- The manager scolds Beavis and Butt-Head for taking too long, being in the bathroom.
- Episode no.: Season 8 Episode 8
- Directed by: Geoffrey Johnson
- Written by: Greg Grabianski
- Production code: 808
- Original air date: November 17, 2011

Episode chronology
| ← Previous "Supersize Me" | Next → "The Rat" |

= Bathroom Break =

"Bathroom Break" is the eighth episode of Season 8 and 208th episode overall of the American animated television series Beavis and Butt-Head. It aired on MTV on November 17, 2011, after "Supersize Me".

==Plot==

Beavis and Butt-Head are working at Burger World when the latter returns from the bathroom and realizes that he has been paid to defecate. Beavis finds this to be a genius discovery, and joins him in the bathroom, while the queue to be served grows longer and longer. The manager is upset and drags them out of the bathroom. However, a labor lawyer in the queue tells the manager that it is illegal to limit his employees' bathroom break. Beavis and Butt-Head return to slack off in the bathroom, and the manager has to serve the impatient queue. The manager leaves the restaurant and hides behind a secluded wall to urinate, but the police park right next to him and arrest him for public urination.

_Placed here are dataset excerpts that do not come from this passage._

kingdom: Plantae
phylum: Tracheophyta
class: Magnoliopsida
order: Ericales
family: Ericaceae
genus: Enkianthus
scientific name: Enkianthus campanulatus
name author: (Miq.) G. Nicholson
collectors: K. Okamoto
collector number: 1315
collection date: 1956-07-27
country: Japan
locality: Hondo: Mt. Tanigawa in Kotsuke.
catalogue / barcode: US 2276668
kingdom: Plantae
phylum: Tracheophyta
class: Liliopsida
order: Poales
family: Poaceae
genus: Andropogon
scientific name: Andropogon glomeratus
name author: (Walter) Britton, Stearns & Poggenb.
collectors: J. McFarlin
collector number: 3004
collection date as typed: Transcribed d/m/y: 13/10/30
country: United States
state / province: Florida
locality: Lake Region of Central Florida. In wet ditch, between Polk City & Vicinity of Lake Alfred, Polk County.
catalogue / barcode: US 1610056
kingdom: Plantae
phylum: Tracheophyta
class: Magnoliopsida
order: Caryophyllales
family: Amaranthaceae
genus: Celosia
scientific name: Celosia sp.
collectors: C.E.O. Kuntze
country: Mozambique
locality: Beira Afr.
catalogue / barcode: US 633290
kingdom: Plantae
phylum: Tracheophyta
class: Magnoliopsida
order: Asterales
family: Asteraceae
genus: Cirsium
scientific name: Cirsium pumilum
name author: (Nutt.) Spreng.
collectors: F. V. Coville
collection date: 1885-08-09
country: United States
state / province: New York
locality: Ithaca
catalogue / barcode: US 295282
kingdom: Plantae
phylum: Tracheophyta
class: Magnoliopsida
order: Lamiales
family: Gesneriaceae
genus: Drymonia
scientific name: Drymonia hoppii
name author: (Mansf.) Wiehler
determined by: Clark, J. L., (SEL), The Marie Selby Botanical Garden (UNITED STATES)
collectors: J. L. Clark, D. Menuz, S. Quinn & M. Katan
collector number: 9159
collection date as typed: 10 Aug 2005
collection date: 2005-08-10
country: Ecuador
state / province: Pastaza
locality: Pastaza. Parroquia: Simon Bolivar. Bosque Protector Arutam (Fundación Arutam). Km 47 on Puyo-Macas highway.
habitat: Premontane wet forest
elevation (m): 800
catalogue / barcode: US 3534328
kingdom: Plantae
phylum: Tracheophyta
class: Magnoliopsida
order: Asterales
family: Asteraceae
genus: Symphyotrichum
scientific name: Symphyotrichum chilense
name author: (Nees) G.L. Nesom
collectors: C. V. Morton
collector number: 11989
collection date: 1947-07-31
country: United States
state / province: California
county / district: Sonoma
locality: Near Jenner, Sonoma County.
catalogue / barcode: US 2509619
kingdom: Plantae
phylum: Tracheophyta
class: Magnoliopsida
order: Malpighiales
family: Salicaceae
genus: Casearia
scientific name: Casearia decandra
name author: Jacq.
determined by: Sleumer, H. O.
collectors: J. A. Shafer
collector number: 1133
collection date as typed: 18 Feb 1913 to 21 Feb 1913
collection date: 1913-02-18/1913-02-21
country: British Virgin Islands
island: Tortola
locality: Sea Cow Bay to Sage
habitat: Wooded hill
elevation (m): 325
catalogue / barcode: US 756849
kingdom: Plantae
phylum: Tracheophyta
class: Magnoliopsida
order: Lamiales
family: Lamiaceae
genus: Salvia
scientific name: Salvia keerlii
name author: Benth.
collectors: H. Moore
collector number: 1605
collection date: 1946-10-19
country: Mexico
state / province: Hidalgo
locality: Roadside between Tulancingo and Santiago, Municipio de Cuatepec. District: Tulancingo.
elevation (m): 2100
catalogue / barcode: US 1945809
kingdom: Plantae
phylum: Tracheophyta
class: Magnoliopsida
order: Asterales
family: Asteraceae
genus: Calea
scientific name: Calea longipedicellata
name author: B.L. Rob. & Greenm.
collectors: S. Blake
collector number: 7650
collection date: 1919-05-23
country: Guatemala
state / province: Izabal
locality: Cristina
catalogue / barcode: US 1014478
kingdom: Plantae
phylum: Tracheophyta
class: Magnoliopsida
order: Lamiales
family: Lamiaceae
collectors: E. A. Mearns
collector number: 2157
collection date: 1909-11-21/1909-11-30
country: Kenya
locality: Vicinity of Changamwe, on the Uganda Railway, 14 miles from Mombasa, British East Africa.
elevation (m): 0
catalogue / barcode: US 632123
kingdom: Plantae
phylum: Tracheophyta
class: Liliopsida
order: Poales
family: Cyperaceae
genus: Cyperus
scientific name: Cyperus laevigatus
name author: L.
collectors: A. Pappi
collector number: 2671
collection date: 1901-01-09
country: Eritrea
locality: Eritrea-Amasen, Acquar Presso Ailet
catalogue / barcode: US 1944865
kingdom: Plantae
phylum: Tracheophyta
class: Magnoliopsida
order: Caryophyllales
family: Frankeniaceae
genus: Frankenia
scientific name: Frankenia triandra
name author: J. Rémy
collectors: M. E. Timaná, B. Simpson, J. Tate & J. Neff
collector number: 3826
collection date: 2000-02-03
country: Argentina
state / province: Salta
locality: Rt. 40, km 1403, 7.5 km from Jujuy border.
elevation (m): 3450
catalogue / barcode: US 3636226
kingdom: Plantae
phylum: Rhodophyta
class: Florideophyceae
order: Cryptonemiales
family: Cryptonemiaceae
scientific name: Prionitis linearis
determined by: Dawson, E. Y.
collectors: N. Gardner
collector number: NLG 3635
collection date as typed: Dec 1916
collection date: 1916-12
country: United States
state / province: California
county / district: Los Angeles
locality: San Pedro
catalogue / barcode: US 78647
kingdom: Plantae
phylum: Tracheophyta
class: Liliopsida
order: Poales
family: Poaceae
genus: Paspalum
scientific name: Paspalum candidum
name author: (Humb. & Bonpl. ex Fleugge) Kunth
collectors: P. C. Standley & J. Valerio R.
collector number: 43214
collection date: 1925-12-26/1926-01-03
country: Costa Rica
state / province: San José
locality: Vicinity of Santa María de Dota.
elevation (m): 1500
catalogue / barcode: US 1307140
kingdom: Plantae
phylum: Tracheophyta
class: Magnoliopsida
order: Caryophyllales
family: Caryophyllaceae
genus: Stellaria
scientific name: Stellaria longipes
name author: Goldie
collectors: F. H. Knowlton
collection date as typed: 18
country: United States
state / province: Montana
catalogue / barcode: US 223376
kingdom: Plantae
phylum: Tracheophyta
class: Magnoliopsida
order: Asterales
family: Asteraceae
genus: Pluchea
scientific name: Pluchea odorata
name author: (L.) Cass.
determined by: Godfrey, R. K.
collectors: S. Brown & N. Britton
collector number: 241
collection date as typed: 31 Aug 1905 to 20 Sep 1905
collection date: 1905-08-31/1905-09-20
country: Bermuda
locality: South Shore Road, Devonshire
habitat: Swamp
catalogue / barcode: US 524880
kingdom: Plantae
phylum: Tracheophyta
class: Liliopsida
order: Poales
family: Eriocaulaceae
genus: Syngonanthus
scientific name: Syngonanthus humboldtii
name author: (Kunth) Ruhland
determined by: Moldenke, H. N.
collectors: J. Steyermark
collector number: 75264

As he turns to face them without doing up his zipper, he is also arrested for indecent exposure.

==Featured videos==
- Edward Sharpe and the Magnetic Zeros – "Kisses over Babylon"

==Reception==

R. L. Shafer of IGN rated the episode a 7/10 in a joint review with its predecessor. He deemed the episode "only moderately funny, save for the hilarious final image of Beavis and Butt-Head lounging in the bathroom", and commented how he only found one line funny in their music video review. He concluded that it was "funny and filled with nostalgia, but not quite as consistent as the first three episodes".

For The A.V. Club, Kenny Herzog gave the episode and its predecessor an A−, writing that they "make a great tandem, collectively striking just the right chords of satire, idiocy, classic B And B-isms and a little bit of Judge’s blackened anger" and praising their commentary on the music video.